ByEric Hanson, writer at Creators.co
Eric Hanson holds a Bachelor's in Film Studies. Some of his favorite films include To Kill a Mockingbird, 2001, and Raiders of the Lost Ark.
Eric Hanson

For more than 20 years, Alien 3 has had a reputation as the film that soured the tale of Ellen Ripley and her fight against the Alien Queen. Many fans were saddened by what they viewed as a botched entry that was responsible for sending this great franchise on a downward spiral. Over the last few years, however, has been dredged from the murky waters of Fury 161, thanks in no small part to a fresh edit of the film, first released on DVD back in 2003. Watching this new edit, known as the "Assembly Cut," left many to wonder: Was this film really a misunderstood classic?

Read also:

The Troubled Production And Release

Director David Fincher felt severely restrained while making "Alien 3." [Credit: 20th Century Fox]
Director David Fincher felt severely restrained while making "Alien 3." [Credit: 20th Century Fox]

To understand what went wrong with Alien 3, one must examine the production. The movie was riddled with problems from inception, all the way to release. Numerous writers and directors were brought on board as 20th Century Fox scrambled to find a way to continue the story. Disagreements were numerous and many scripts were shelved. Director Renny Harlin famously left the project during its troubled pre-production, going on to direct the second Die Hard film instead.

The studio had trouble coming up with a script. Originally the writers were trying to explore the universe without the character, with some screenplays focusing on Hicks, Bishop, even Newt. These plots ranged from dull to outright ridiculous. One script had a collection of human/alien hybrids who group themselves together to create a giant alien that rampages through a city. The studio, however, wanted Sigourney Weaver to return, so plans were redrawn to bring the series back to its roots.

===

Task requirements
Reproduce the passage of the Alien 3 article that starts at the words "For more than" and ends after the words "a misunderstood classic?".

Data extract
===

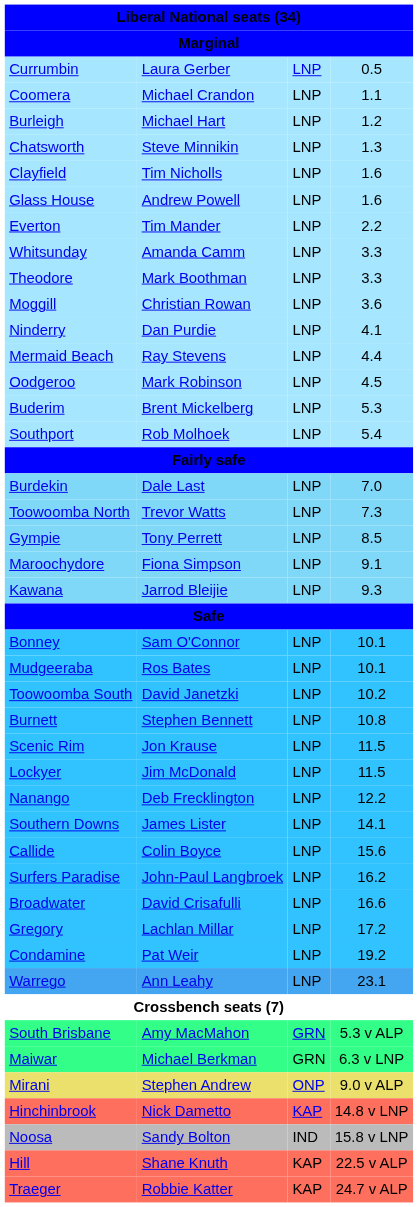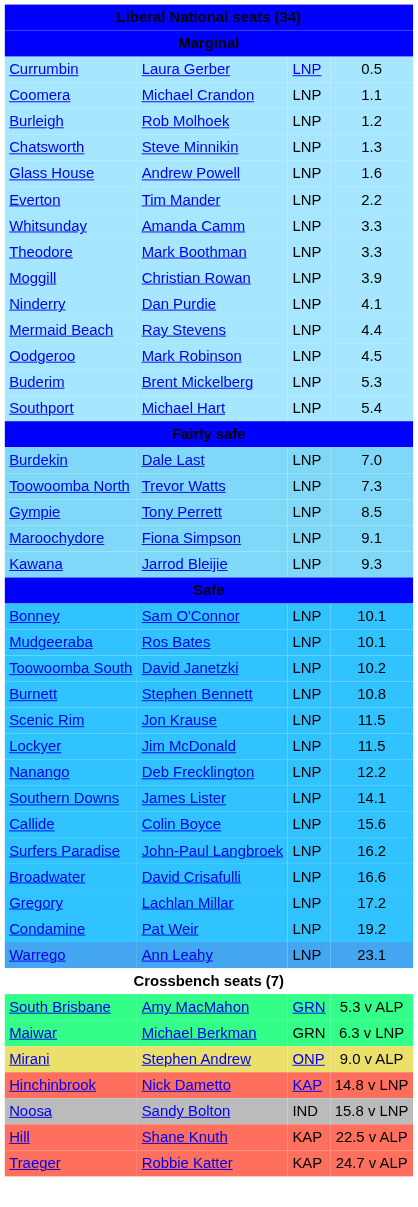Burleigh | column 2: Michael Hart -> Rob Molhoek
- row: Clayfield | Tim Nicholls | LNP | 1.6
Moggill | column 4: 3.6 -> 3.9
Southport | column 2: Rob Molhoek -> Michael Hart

===

Result of the exercise
For more than 20 years, Alien 3 has had a reputation as the film that soured the tale of Ellen Ripley and her fight against the Alien Queen. Many fans were saddened by what they viewed as a botched entry that was responsible for sending this great franchise on a downward spiral. Over the last few years, however, has been dredged from the murky waters of Fury 161, thanks in no small part to a fresh edit of the film, first released on DVD back in 2003. Watching this new edit, known as the "Assembly Cut," left many to wonder: Was this film really a misunderstood classic?